Task goal — Rewrite every one of the rows below as a Markdown table with the columns Num and Line, putting a running count starting at 1 in Num and the line itself in Line. Leave out any blank lines.

Dataset rows —

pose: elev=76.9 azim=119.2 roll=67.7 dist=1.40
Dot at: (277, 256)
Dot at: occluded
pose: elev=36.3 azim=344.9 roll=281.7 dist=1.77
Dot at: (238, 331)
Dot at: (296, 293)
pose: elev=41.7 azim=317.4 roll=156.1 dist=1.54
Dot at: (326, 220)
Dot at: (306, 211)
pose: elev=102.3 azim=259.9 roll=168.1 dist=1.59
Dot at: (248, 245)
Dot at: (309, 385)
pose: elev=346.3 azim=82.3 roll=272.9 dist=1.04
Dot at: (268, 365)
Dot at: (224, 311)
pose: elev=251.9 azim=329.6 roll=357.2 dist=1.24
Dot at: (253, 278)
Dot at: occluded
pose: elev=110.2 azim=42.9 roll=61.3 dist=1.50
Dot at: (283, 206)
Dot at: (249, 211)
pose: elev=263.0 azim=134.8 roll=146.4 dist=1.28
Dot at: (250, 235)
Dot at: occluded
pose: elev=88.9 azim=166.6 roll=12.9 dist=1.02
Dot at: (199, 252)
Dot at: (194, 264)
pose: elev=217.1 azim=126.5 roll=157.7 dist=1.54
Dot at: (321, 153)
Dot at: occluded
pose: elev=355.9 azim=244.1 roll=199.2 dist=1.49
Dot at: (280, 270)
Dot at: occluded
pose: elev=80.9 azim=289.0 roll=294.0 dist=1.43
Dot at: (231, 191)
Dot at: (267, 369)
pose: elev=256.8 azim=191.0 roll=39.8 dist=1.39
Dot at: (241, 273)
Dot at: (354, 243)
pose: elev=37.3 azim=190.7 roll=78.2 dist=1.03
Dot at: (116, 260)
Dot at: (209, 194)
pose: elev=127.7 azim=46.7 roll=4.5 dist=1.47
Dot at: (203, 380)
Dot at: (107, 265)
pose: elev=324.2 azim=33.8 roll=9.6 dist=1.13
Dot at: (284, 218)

Written solution —
| Num | Line |
|---|---|
| 1 | pose: elev=76.9 azim=119.2 roll=67.7 dist=1.40 |
| 2 | Dot at: (277, 256) |
| 3 | Dot at: occluded |
| 4 | pose: elev=36.3 azim=344.9 roll=281.7 dist=1.77 |
| 5 | Dot at: (238, 331) |
| 6 | Dot at: (296, 293) |
| 7 | pose: elev=41.7 azim=317.4 roll=156.1 dist=1.54 |
| 8 | Dot at: (326, 220) |
| 9 | Dot at: (306, 211) |
| 10 | pose: elev=102.3 azim=259.9 roll=168.1 dist=1.59 |
| 11 | Dot at: (248, 245) |
| 12 | Dot at: (309, 385) |
| 13 | pose: elev=346.3 azim=82.3 roll=272.9 dist=1.04 |
| 14 | Dot at: (268, 365) |
| 15 | Dot at: (224, 311) |
| 16 | pose: elev=251.9 azim=329.6 roll=357.2 dist=1.24 |
| 17 | Dot at: (253, 278) |
| 18 | Dot at: occluded |
| 19 | pose: elev=110.2 azim=42.9 roll=61.3 dist=1.50 |
| 20 | Dot at: (283, 206) |
| 21 | Dot at: (249, 211) |
| 22 | pose: elev=263.0 azim=134.8 roll=146.4 dist=1.28 |
| 23 | Dot at: (250, 235) |
| 24 | Dot at: occluded |
| 25 | pose: elev=88.9 azim=166.6 roll=12.9 dist=1.02 |
| 26 | Dot at: (199, 252) |
| 27 | Dot at: (194, 264) |
| 28 | pose: elev=217.1 azim=126.5 roll=157.7 dist=1.54 |
| 29 | Dot at: (321, 153) |
| 30 | Dot at: occluded |
| 31 | pose: elev=355.9 azim=244.1 roll=199.2 dist=1.49 |
| 32 | Dot at: (280, 270) |
| 33 | Dot at: occluded |
| 34 | pose: elev=80.9 azim=289.0 roll=294.0 dist=1.43 |
| 35 | Dot at: (231, 191) |
| 36 | Dot at: (267, 369) |
| 37 | pose: elev=256.8 azim=191.0 roll=39.8 dist=1.39 |
| 38 | Dot at: (241, 273) |
| 39 | Dot at: (354, 243) |
| 40 | pose: elev=37.3 azim=190.7 roll=78.2 dist=1.03 |
| 41 | Dot at: (116, 260) |
| 42 | Dot at: (209, 194) |
| 43 | pose: elev=127.7 azim=46.7 roll=4.5 dist=1.47 |
| 44 | Dot at: (203, 380) |
| 45 | Dot at: (107, 265) |
| 46 | pose: elev=324.2 azim=33.8 roll=9.6 dist=1.13 |
| 47 | Dot at: (284, 218) |